Maher has an interesting role in all of this. Before last week, Yiannopoulos wasn’t entirely unknown. After all, he had a book deal. But his appearance on Maher’s show — and the subsequent uproar — elevated his profile. So how does Maher feel about his role in Yiannopoulos’s public meltdown?
“As I say, sunlight is the best disinfectant,” he said during an interview with the New York Times. “You’re welcome.”
In other words, Maher is taking credit for the turn of events. Not that this was his plan all along. He had no intention of turning Yiannopoulos into a pariah. That would be a little hypocritical.
“I’m somebody who, many times, people have tried to make go away,” he said. “They were successful that one time, for six months in 23 years, because that’s how long it was between the two shows.”
Maher used to host “Politically Incorrect,” first on Comedy Central, then on ABC. But in the wake of the Sept. 11 attacks, he stirred controversy when he agreed with his guest Dinesh D’Souza, who claimed the terrorists on the planes were “warriors.”
“We have been the cowards, lobbing cruise missiles from 2,000 miles away,” Maher said at the time. “That’s cowardly. Staying in the airplane when it hits the building, say what you want about it, it’s not cowardly.”

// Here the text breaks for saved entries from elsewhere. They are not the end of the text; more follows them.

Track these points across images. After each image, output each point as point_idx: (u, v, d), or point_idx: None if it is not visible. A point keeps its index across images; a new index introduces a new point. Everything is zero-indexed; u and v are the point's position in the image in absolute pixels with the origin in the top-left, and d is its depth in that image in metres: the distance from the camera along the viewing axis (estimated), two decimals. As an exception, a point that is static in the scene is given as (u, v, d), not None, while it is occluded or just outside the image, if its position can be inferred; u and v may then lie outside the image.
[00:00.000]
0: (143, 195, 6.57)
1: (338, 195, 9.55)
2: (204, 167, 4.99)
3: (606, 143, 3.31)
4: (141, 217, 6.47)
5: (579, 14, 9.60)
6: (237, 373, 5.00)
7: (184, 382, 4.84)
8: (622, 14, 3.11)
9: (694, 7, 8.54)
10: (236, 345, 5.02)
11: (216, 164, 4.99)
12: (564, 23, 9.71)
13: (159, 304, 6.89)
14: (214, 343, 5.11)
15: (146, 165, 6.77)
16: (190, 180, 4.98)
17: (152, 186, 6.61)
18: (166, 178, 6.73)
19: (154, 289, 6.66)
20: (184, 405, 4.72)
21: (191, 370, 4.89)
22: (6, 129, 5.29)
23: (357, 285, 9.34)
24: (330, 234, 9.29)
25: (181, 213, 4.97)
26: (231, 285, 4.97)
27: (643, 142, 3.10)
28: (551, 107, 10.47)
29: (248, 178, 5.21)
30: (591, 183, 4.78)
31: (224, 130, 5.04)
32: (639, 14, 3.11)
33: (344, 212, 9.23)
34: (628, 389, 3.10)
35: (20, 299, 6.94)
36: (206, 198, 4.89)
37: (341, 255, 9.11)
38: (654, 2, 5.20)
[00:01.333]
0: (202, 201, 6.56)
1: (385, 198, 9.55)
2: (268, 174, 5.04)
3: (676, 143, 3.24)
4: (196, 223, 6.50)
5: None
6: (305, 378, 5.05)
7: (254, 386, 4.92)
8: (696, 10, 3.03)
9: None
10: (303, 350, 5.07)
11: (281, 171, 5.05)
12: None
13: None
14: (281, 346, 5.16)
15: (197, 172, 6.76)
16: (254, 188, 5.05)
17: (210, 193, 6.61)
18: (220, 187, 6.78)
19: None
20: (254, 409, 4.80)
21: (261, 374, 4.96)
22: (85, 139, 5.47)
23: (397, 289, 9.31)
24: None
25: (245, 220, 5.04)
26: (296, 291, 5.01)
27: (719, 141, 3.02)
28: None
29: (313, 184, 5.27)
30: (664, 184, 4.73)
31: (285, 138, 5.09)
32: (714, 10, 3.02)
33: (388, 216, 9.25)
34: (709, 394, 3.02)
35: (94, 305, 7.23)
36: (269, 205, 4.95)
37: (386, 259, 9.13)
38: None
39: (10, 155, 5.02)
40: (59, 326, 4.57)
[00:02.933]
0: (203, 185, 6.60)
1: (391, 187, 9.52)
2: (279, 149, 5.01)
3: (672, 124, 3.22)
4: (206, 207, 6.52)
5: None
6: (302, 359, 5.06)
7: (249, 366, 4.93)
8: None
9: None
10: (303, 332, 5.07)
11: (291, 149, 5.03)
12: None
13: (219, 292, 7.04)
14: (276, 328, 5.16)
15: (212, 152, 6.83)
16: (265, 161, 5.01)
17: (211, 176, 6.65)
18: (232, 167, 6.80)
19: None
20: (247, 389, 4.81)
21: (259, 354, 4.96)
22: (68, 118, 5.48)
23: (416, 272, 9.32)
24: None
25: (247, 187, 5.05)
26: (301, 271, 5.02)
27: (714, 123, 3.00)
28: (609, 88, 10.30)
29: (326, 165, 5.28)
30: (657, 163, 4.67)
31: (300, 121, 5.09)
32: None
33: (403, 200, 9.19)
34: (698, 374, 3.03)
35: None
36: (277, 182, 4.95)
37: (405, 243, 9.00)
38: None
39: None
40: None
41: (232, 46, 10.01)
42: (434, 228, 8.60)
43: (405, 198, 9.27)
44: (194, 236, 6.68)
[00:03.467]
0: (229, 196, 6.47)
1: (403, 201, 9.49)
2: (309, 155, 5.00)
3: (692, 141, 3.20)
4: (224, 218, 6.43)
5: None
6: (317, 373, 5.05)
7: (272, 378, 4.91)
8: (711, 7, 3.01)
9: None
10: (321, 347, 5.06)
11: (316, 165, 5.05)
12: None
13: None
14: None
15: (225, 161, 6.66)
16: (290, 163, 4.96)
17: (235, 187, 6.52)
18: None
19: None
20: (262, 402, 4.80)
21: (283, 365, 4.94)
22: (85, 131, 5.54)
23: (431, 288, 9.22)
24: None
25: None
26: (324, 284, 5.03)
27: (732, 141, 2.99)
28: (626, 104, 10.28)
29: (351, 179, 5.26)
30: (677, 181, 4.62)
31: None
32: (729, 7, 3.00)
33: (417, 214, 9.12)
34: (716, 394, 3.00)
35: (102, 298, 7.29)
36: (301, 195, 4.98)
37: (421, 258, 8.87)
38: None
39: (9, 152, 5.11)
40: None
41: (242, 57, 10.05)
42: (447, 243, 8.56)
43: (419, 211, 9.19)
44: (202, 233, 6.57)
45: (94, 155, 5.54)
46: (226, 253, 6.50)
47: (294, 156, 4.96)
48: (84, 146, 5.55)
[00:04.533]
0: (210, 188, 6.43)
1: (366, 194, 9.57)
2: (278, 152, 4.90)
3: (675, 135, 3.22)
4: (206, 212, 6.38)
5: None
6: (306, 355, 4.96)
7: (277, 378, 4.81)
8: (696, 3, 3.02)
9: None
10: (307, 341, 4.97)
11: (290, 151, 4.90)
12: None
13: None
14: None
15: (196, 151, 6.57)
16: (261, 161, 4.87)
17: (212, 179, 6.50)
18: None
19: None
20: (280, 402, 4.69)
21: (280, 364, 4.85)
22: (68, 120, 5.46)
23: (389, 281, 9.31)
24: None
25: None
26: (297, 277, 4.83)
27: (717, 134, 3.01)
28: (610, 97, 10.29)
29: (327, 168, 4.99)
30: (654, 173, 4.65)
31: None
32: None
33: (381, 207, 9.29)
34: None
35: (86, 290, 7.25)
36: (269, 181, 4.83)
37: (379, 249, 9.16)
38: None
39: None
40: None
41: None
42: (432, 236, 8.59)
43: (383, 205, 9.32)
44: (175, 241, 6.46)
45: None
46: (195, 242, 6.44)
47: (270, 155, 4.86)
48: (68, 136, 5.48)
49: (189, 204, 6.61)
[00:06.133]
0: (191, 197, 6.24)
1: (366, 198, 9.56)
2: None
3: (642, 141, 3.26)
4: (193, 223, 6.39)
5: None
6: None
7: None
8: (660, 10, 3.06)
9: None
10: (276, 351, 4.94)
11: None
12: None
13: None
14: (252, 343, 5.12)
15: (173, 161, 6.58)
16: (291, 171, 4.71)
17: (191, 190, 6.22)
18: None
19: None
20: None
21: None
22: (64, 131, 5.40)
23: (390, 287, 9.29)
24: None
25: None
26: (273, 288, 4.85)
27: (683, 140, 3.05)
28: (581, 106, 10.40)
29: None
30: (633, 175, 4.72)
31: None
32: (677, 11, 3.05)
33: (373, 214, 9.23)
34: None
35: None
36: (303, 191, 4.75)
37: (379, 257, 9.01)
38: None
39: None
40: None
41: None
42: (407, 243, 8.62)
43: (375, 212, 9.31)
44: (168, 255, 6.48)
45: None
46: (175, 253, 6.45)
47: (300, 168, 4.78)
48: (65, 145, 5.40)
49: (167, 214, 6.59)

Advertisers pulled out and the show was subsequently canceled, and Maher moved to HBO to start “Real Time.”
Maher, a self-professed liberal, who other liberals see as a provocateur, makes a point of inviting guests who rankle the left, including Ann Coulter, Piers Morgan, Grover Norquist and Tomi Lahren. In the scheme of things, Maher clearly sees Yiannopoulos as relatively harmless.
“What I think people saw was an emotionally needy Ann Coulter wannabe, trying to make a buck off of the left’s propensity for outrage,” he said during the interview. He also compared his guest to “a bratty kid brother.” That would make liberals “his older teenager sisters who are having a sleepover and he puts a spider in their sleeping bag so he can watch them scream.”
Maher still stands by having Yiannopoulos on, not to mention the way he handled the segment, despite some liberal viewers claiming the host handled his panelist with kid gloves.
“It’s not my job to hold him accountable to everything he’s ever said or done,” Maher said. “We just had time to, sort of, start a discussion of the broad view of who he is. I don’t think he frankly knows what he’s going to say half the time, or knows what his philosophy is.”
Maher didn’t just take credit for taking down Yiannopoulos — not to mention discovering Arianna Huffington — he also singled himself out as the only person on television doing what he does.
“I think everybody else in TV — everybody else who does political commentary in a comedic way — they’re all in one box,” he said. “It’s so predictable, what they’re going to do, which is, never say anything that would make anything — that would make any liberal give the slightest bit of discomfort … I’m glad that we have enough credibility with both sides, that people who are Trump supporters will still do the show.”